Reported. Anthropic published the plugin alongside the Claude for Healthcare launch (January 2026), with a dedicated tutorial documenting the four-waypoint flow on a worked Phase 2/3 example. Independent validation of the LLM-driven protocol-drafting class is now substantial:

  • Markey et al. Clinical Trials (2025) report that an off-the-shelf LLM achieved ~80% content relevance and >99% medical-terminology accuracy on protocol section generation, with RAG augmentation substantially improving clinical reasoning. The Anthropic plugin’s regulatory-classification + competitive-landscape waypoints implement exactly this RAG pattern over FDA guidance and ClinicalTrials.gov.
  • Shin et al. Clinical Pharmacology & Therapeutics (2026) used GPT-4o to assess statistical-analysis plans and PK-PD protocol components and reached 100% accuracy on disease / intervention / comparator extraction and 14/15 trials on sample-size identification — the same fields the plugin’s sample-size waypoint computes.
  • Hauptman et al. JMIR Dermatology (2026) compared 10 LLMs on dermatology research-proposal generation; reasoning-tuned models (ChatGPT-o1, o3-mini) scored highest on physician-assessed accuracy and comprehensiveness — a peer for Claude in the protocol-drafting class.
  • Maleki, arXiv 2404.05044 (2024) trained T5 / BioBart / GPT-3.5/4 on Type-II diabetes protocols from ClinicalTrials.gov and reported per-section generation quality, establishing the modern baseline.

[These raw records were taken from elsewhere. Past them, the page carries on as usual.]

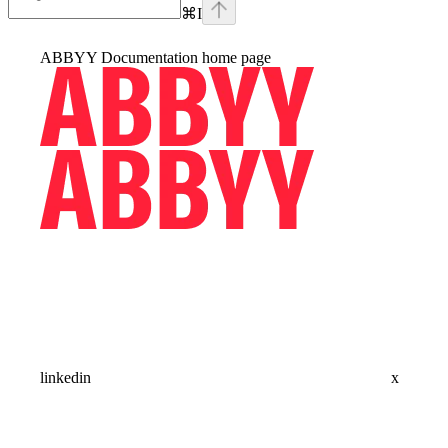
⌘
I
ABBYY Documentation
home page
linkedin
x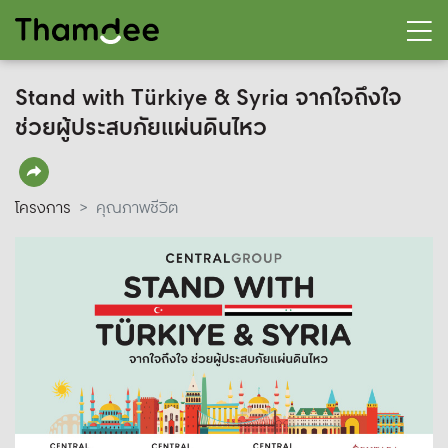
Stand with Türkiye​ & Syria จากใจถึงใจ
ช่วยผู้ประสบภัยแผ่นดินไหว
โครงการ
คุณภาพชีวิต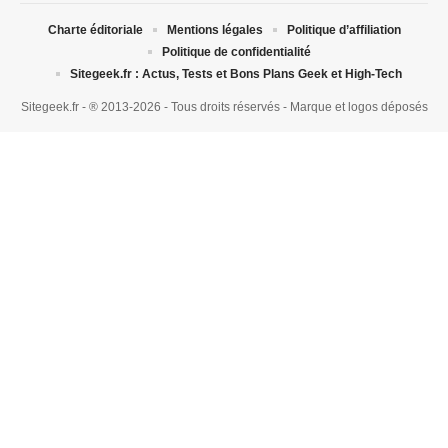
Charte éditoriale
Mentions légales
Politique d’affiliation
Politique de confidentialité
Sitegeek.fr : Actus, Tests et Bons Plans Geek et High-Tech
Sitegeek.fr - ® 2013-2026 - Tous droits réservés - Marque et logos déposés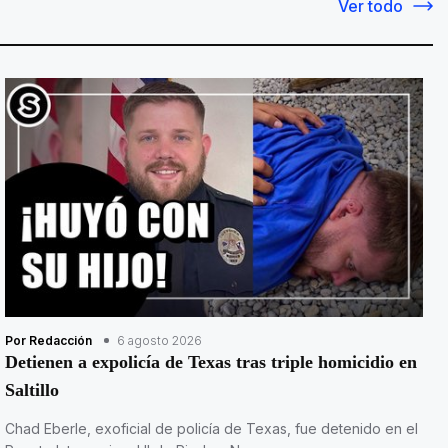
Ver todo
Por Redacción
6 agosto 2026
Detienen a expolicía de Texas tras triple homicidio en
Saltillo
Chad Eberle, exoficial de policía de Texas, fue detenido en el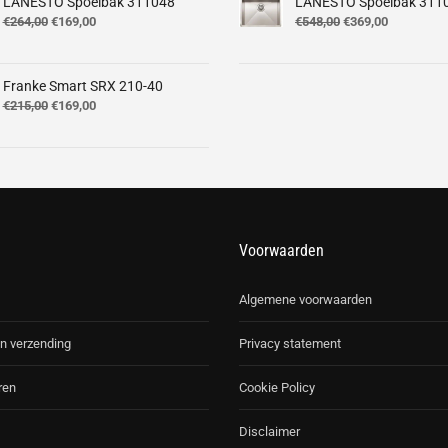
LANESTO Spoelbak 311048
LANESTO Spoelbak 311
499,00.
€362,00.
Oorspronkelijke
Huidige
Oorspronkelijke
Huidige
€
264,00
€
169,00
€
548,00
€
369,00
prijs
prijs
prijs
prijs
was:
is:
was:
is:
€264,00.
€169,00.
€548,00.
€369,00.
Franke Smart SRX 210-40
Oorspronkelijke
Huidige
€
215,00
€
169,00
prijs
prijs
was:
is:
€215,00.
€169,00.
Voorwaarden
Algemene voorwaarden
n verzending
Privacy statement
ren
Cookie Policy
Disclaimer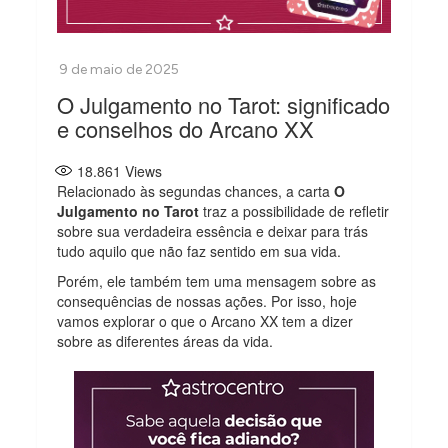
O Julgamento no Tarot: significado
e conselhos do Arcano XX
18.861
Views
Relacionado às segundas chances, a carta
O
Julgamento no Tarot
traz a possibilidade de refletir
sobre sua verdadeira essência e deixar para trás
tudo aquilo que não faz sentido em sua vida.
Porém, ele também tem uma mensagem sobre as
consequências de nossas ações. Por isso, hoje
vamos explorar o que o Arcano XX tem a dizer
sobre as diferentes áreas da vida.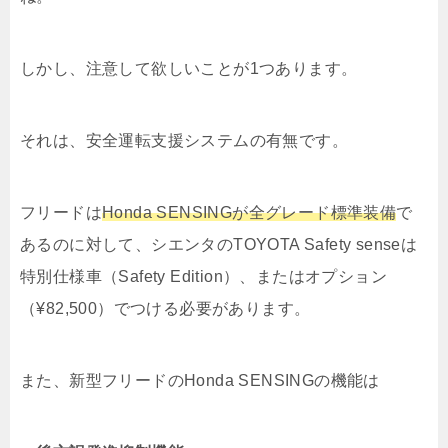
しかし、注意して欲しいことが1つあります。
それは、安全運転支援システムの有無です。
フリードは
Honda SENSINGが
全
グレード標準装備
で
あるのに対して、シエンタのTOYOTA Safety senseは
特別仕様車（Safety Edition）、またはオプション
（¥82,500）でつける必要があります。
また、新型フリードのHonda SENSINGの機能は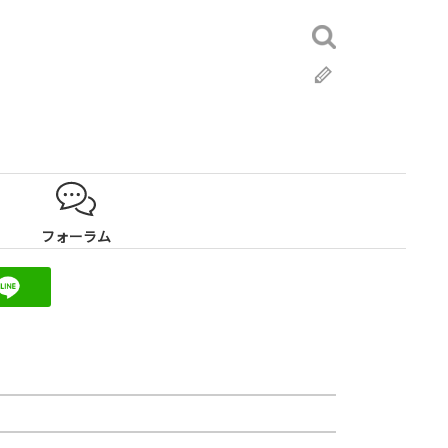
検
索:
ブ
ロ
グ
フォーラム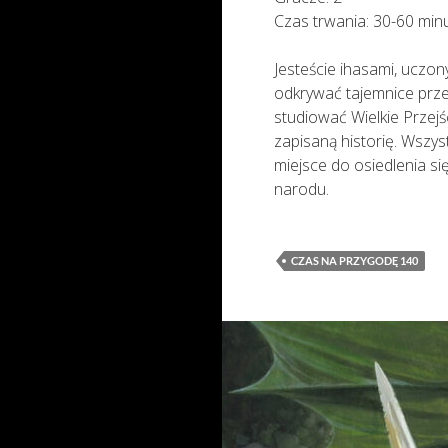
Czas trwania: 30-60 min
Jesteście ihasami, uczon
odkrywać tajemnice prze
studiować Wielkie Przej
zapisaną historię. Wszys
miejsce do osiedlenia s
narodu.
CZAS NA PRZYGODĘ 140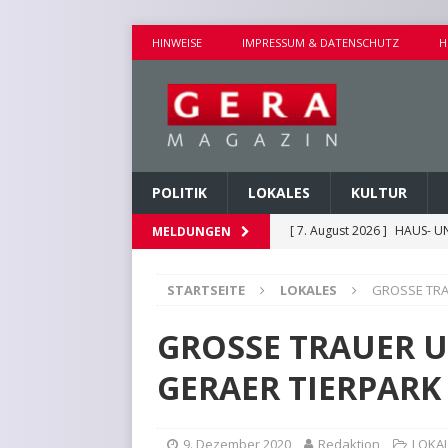
HINWEISE
IMPRESSUM & DATENSCHUTZ
H
POLITIK
LOKALES
KULTUR
[ 7. August 2026 ]
HAUS- U
MELDUNGEN
[ 7. August 2026 ]
AUSEINA
STARTSEITE
LOKALES
GROSSE TRA
[ 7. August 2026 ]
NEUE FAH
[ 7. August 2026 ]
KEINE WE
GROSSE TRAUER U
[ 7. August 2026 ]
KINDERW
GERAER TIERPARK
9. Dezember 2020
Redaktion
LOKA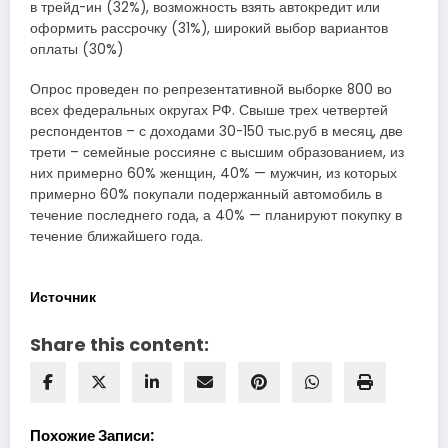
в трейд-ин (32%), возможность взять автокредит или
оформить рассрочку (31%), широкий выбор вариантов
оплаты (30%)
Опрос проведен по репрезентативной выборке 800 во
всех федеральных округах РФ. Свыше трех четвертей
респондентов – с доходами 30-150 тыс.руб в месяц, две
трети – семейные россияне с высшим образованием, из
них примерно 60% женщин, 40% — мужчин, из которых
примерно 60% покупали подержанный автомобиль в
течение последнего года, а 40% — планируют покупку в
течение ближайшего года.
Источник
Share this content:
Похожие Записи: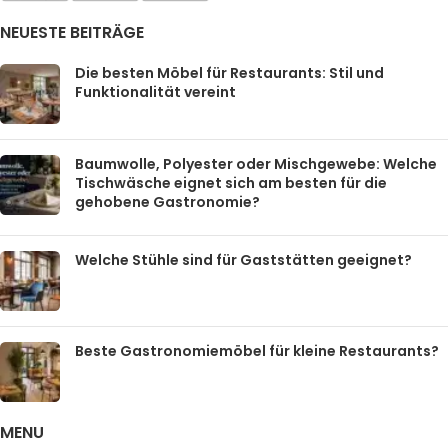
NEUESTE BEITRÄGE
Die besten Möbel für Restaurants: Stil und
Funktionalität vereint
Baumwolle, Polyester oder Mischgewebe: Welche
Tischwäsche eignet sich am besten für die
gehobene Gastronomie?
Welche Stühle sind für Gaststätten geeignet?
Beste Gastronomiemöbel für kleine Restaurants?
MENU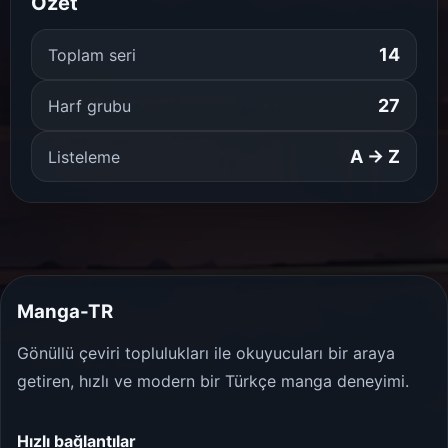
Özet
14
Toplam seri
27
Harf grubu
A → Z
Listeleme
Manga-TR
Gönüllü çeviri toplulukları ile okuyucuları bir araya
getiren, hızlı ve modern bir Türkçe manga deneyimi.
Hızlı bağlantılar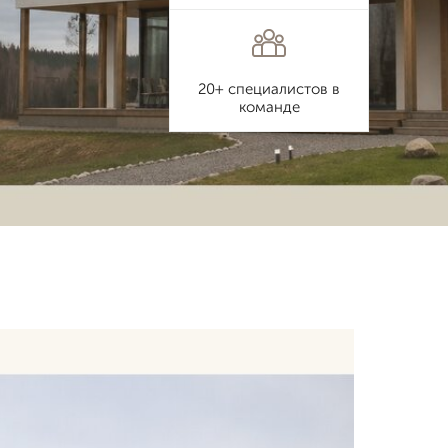
20+ специалистов в
команде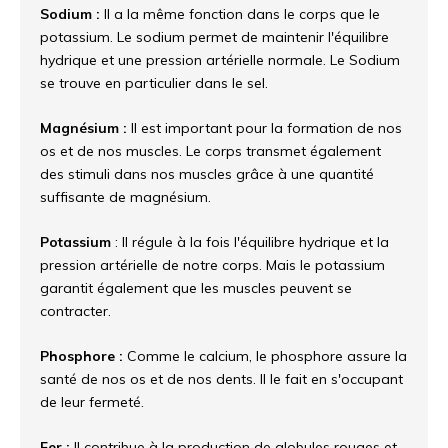
Sodium :
Il a la même fonction dans le corps que le
potassium. Le sodium permet de maintenir l'équilibre
hydrique et une pression artérielle normale. Le Sodium
se trouve en particulier dans le sel.
Magnésium :
Il est important pour la formation de nos
os et de nos muscles. Le corps transmet également
des stimuli dans nos muscles grâce à une quantité
suffisante de magnésium.
Potassium
: Il régule à la fois l'équilibre hydrique et la
pression artérielle de notre corps. Mais le potassium
garantit également que les muscles peuvent se
contracter.
Phosphore :
Comme le calcium, le phosphore assure la
santé de nos os et de nos dents. Il le fait en s'occupant
de leur fermeté.
Fer :
Il contribue à la production de globules rouges et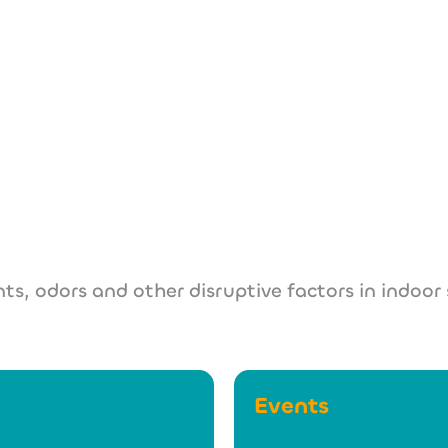
info(@)eco-luft
www.eco-luft.de
s, odors and other disruptive factors in indoor
Events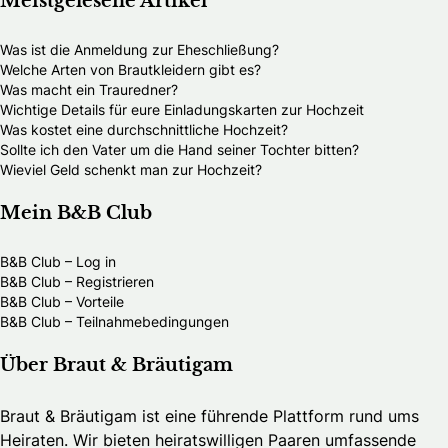
Meistgelesene Artikel
Was ist die Anmeldung zur Eheschließung?
Welche Arten von Brautkleidern gibt es?
Was macht ein Trauredner?
Wichtige Details für eure Einladungskarten zur Hochzeit
Was kostet eine durchschnittliche Hochzeit?
Sollte ich den Vater um die Hand seiner Tochter bitten?
Wieviel Geld schenkt man zur Hochzeit?
Mein B&B Club
B&B Club – Log in
B&B Club – Registrieren
B&B Club – Vorteile
B&B Club – Teilnahmebedingungen
Über Braut & Bräutigam
Braut & Bräutigam ist eine führende Plattform rund ums
Heiraten. Wir bieten heiratswilligen Paaren umfassende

No published head-to-head benchmark of the Anthropic plugin specifically against these alternatives is yet known; the Reported label reflects that the assembly is documented and shipped by the vendor with a worked example but not yet independently benchmarked. Treat outputs as drafts for medical-writing and regulatory review.

Alternatives considered

  • Claude Code alone with a hand-written prompt (rung 1). Possible for a synopsis-level scaffold, but cannot pull live FDA guidance or current ClinicalTrials.gov competitors without MCP / plugin tool calls, and lacks the waypoint structure that makes a regulatory-affairs review tractable. Reach for it only when you need a one-page synopsis and have the regulatory context already in the system prompt.
  • A rung-3 toolbelt of BioMCP + a stats skill. BioMCP covers the ClinicalTrials.gov competitive-landscape step well, but does not ship the FDA guidance retrieval or the IND-template drafting that the Anthropic plugin includes. Pick this path only if your organization’s regulatory documents are not the FDA / NIH templates the plugin emits.
  • An autonomous-science system (rung 4). No documented autonomous loop currently drafts regulatory protocols end-to-end; protocol drafting is a human-in-the-loop activity by design. Do not escalate.